SPAA labels super tax concessions as fatally flawed
The SMSF Professionals’ Association of Australia (SPAA) has labeled the current method to measure superannuation tax concessions as “theoretically correct” but still “fatally flawed” and claims it ignores the retirement income purpose of superannuation.
SPAA chief executive Andrea Slattery said measuring superannuation tax concessions as tax expenditure using a comprehensive income benchmark was misleading. It created bias against concessions since any changes in the income being taxed at a taxpayer’s marginal tax rate is regarded as a cost to government revenue.
This in turn ignores the purpose for which the superannuation system was created, Slattery said, which was to provide greater self-generated retirement income while decreasing reliance on the Government for retirement income support.
Slattery conceded that the current method was theoretically correct while it used a comprehensive income benchmark, but that it failed to include future government savings from reduced spending on the age pension or tax revenue gained from earnings of superannuation investments or benefits taxed on withdrawal.
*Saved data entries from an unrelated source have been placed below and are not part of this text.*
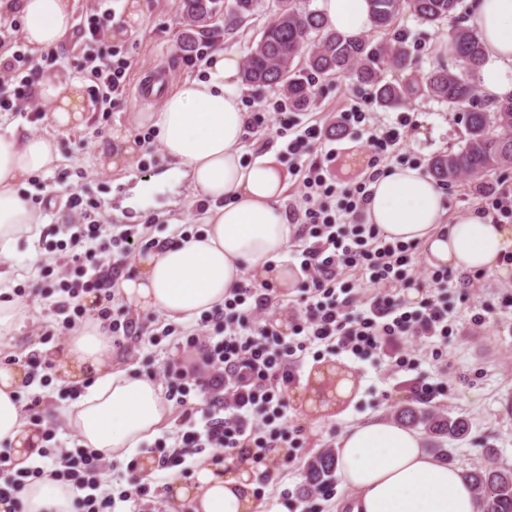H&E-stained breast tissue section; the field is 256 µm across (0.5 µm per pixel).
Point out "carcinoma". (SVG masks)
Masks as SVG:
<instances>
[{
    "label": "carcinoma",
    "instance_id": "obj_1",
    "mask_svg": "<svg viewBox=\"0 0 512 512\" xmlns=\"http://www.w3.org/2000/svg\"><path fill=\"white\" fill-rule=\"evenodd\" d=\"M374 26L387 33L404 12L424 23L436 24L455 17L462 0H368ZM258 0H180L186 22V46L192 31L208 27L224 13L230 22H242L257 10ZM273 19L263 29L242 71V81L253 87L282 93L288 106L306 108L311 87L331 81L353 69L358 83L371 88L376 102L396 107L408 99L422 97L450 107L467 106L463 112L464 143L429 162L430 176L449 184L462 175L473 177L477 186L507 166H512V99L488 110L478 104L476 73L484 59V46L476 30L457 25L448 29L446 47L457 63V71L439 67L419 77L392 82L383 77L384 65L404 71L411 57L399 39L388 37L370 42L361 35L344 34L328 27L315 11H302L293 0H271ZM396 419L420 427L430 445L440 439L461 440L469 434L461 418L440 416L424 406H406ZM336 472V452L330 448L312 457L305 466L302 492L310 494L328 487ZM477 493L479 512H512V468H473L462 473Z\"/></svg>",
    "mask_w": 512,
    "mask_h": 512
}]
</instances>
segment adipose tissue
<instances>
[{
    "instance_id": "1",
    "label": "adipose tissue",
    "mask_w": 512,
    "mask_h": 512,
    "mask_svg": "<svg viewBox=\"0 0 512 512\" xmlns=\"http://www.w3.org/2000/svg\"><path fill=\"white\" fill-rule=\"evenodd\" d=\"M327 25L342 33L371 26L367 0H316ZM485 47L477 72L492 103L512 97V0H469ZM24 19L22 39L34 54L59 49L73 26L74 0H17ZM205 78L183 82L165 96L156 112H140L136 122L158 129L166 157L200 195L212 200L202 236L161 244L140 255L135 277L118 282L122 299L138 309H154L188 323L222 306L244 275L291 287L293 276L279 258L290 227L281 207L285 176L274 153L242 166L235 146L246 123L238 92V61L214 53ZM38 95L52 103L51 118L61 129L80 126L83 96L62 73L43 74ZM61 160L46 136L24 135L0 124V278L20 239H35L41 215L15 191L21 179L48 172ZM366 207L371 223L389 239L419 242L428 263L462 275L493 274L512 252V226L471 211L445 221L440 186L420 170L390 167L372 183ZM112 336L99 322L72 330L55 357L59 375L87 382L80 398L60 418L83 447L108 461L124 459L153 437L167 414L154 380L106 368ZM28 380L25 367L0 366V447L11 449L17 466L36 457L42 440L28 425L17 401ZM337 473L356 490L353 512H477L474 493L445 459L427 452L419 434L397 421L372 417L347 429L337 451ZM255 472L243 463L219 471L205 468L192 484H174L175 501L191 512H261L253 498ZM25 512H73L68 485L36 481L23 490Z\"/></svg>"
}]
</instances>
Furthermore, Slattery said short-term budget forecast figures that rely on four-year revenue estimates to make changes to the concessions were the wrong way to assess superannuation tax concessions, as was the short-term focus found in the Tax Expenditure Statements that centred on single income years.
“These short-term costings create myopic views of the superannuation tax concessions that often support arguments to reduce the concessions. Instead, what are needed are longer-term forecasts to assess the proper policy settings for the tax concessions,” Slattery said.
SPAA stated that an expenditure tax benchmark would be more appropriate for estimating tax concessions, since it has a greater focus on the provision and taxation of superannuation benefits rather than the tax forgone for the concessions.
The comments are part of an ongoing campaign conducted by SPAA over recent years to lift superannuation balances, one which includes extensive lobbying of both sides of politics to raise contribution caps.
SPAA technical and professional standards director Graeme Colley said this had been an issue for some time. The association would continue to remind both sides of politics of the impact on the balances of superannuants brought about by the failure to adequately adjust superannuation tax concessions.